Disney filters by Shapchat. Source: Republicworld
Ever thought of becoming a Disney character? Well, this Snapchat filter has made that possible. Users can now appear as 3D cartoon characters, which is very engaging and fun. Such filters generate millions of views and shares. For example, a creator of one such filter reported an increase in his Instagram followers from approximately 6K to 600,000 during the first week of 2020.
Background removers by Shapchat. Source: Make it easy
These filters became popular during the COVID-19 pandemic, especially with different types of background replacement desirable for Zoom calls and video chats. The filter is based on background subtraction technology, which detects moving objects in videos from static cameras. The filter enables detaching the foreground (usually a moving object interacting with the camera) from a background (an object, often stationary, not interacting with the camera) to augment or remove all the objects behind that are not actively participating in the video call.
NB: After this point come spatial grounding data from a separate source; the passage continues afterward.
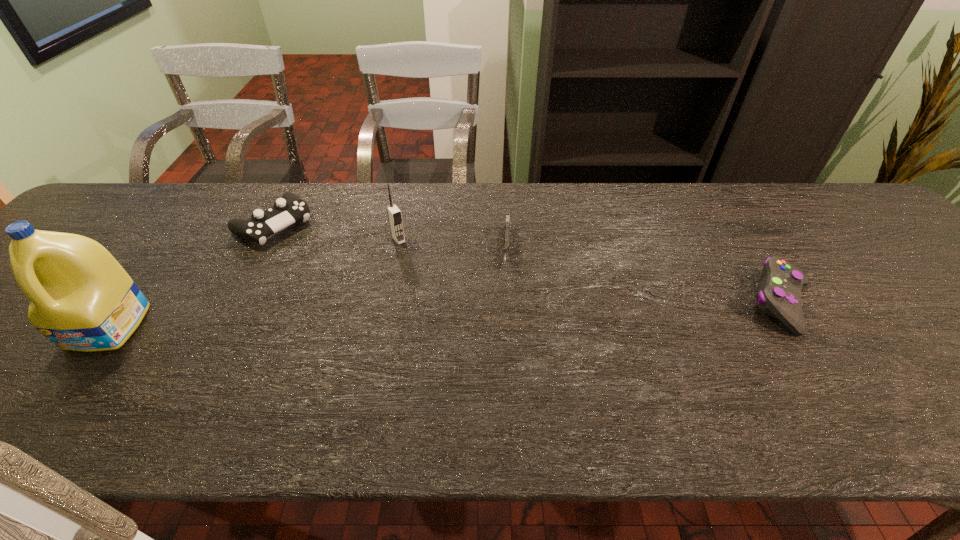
The width and height of the screenshot is (960, 540). Find the location of `detergent`. detergent is located at coordinates (82, 299).

Identify the location of the leftmost object. The width and height of the screenshot is (960, 540). (82, 299).

Identify the location of the rightmost object. pos(779,295).

Find the location of a particular element. This screenshot has height=540, width=960. the nearer control is located at coordinates (779, 295).

You are a GUI agent. You are given a task and a screenshot of the screen. Output one action in this format:
    pyautogui.click(x=<x>, y=<y>)
    Task: Click on the shortest object
    
    Given the screenshot: What is the action you would take?
    pos(507,225)

In order to click on gun in this screenshot , I will do `click(507, 225)`.

What are the coordinates of `cellular telephone` in the screenshot? It's located at (394, 214).

Identify the location of the second tallest object. This screenshot has width=960, height=540. (394, 214).

I want to click on the fourth object from right to left, so click(x=289, y=209).

I want to click on the farther control, so click(x=289, y=209).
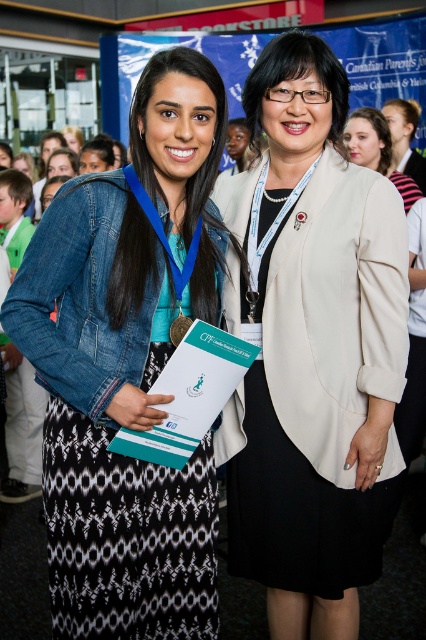
How far apart are denim jacket at left and matte beige blazer at upper center?

They are 5.41 feet apart.

Who is more forward, (218, 147) or (400, 180)?

Positioned in front is point (218, 147).

Is point (158, 422) positioned in front of point (374, 115)?

Yes, it is in front of point (374, 115).

Identify the location of denim jacket at left. (127, 365).

Does beige fabric blazer at center have a lesser height compared to matte beige blazer at upper center?

In fact, beige fabric blazer at center may be taller than matte beige blazer at upper center.

The image size is (426, 640). I want to click on beige fabric blazer at center, so click(311, 349).

Does beige fabric blazer at center have a greater width compared to denim jacket at left?

No, beige fabric blazer at center is not wider than denim jacket at left.

Who is more distant from viewer, (316,212) or (158,484)?

Point (316,212)

This screenshot has height=640, width=426. Identify the location of beige fabric blazer at center. (311, 349).

This screenshot has width=426, height=640. In order to click on beige fabric blazer at center in this screenshot , I will do `click(311, 349)`.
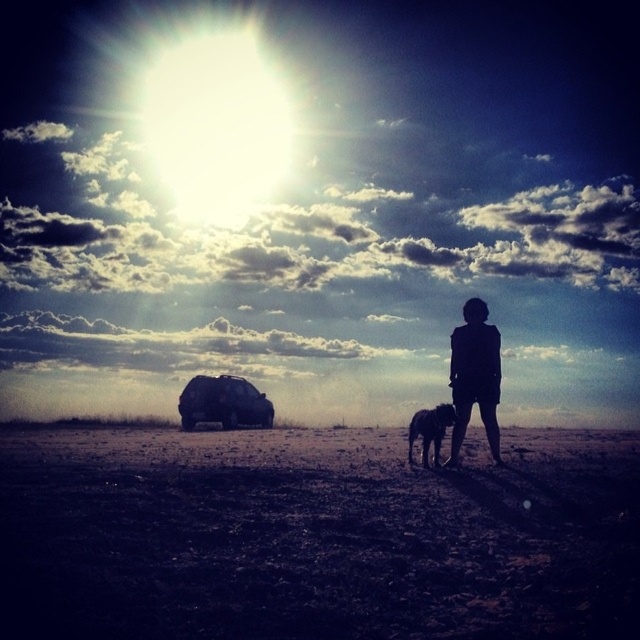
Is silhouette figure at center taller than satin black suv at lower center?

Indeed, silhouette figure at center has a greater height compared to satin black suv at lower center.

Does silhouette figure at center have a greater width compared to satin black suv at lower center?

Filters for pets (cats and dogs)
Filters for cats and dogs on Snapchat. Source: RadioTimes
When changing your own appearance isn’t enough, you can apply filters to your pets as well. Why not feature your dog or cat in a Disney movie? Dog and cat pictures and videos have proven to be viral and addictive. Now, users can augment their pets with a variety of filters to boost even more engagement.
As you can see from this post, there is the sophisticated tech behind the Snapchat AR lenses that makes all kinds of user interactions possible. Beyond just fun, filters like Snapchat are efficient in boosting user engagement, which opens enormous app monetization opportunities. Cloning Snapchat features is a great way of making your app popular both among brands and users.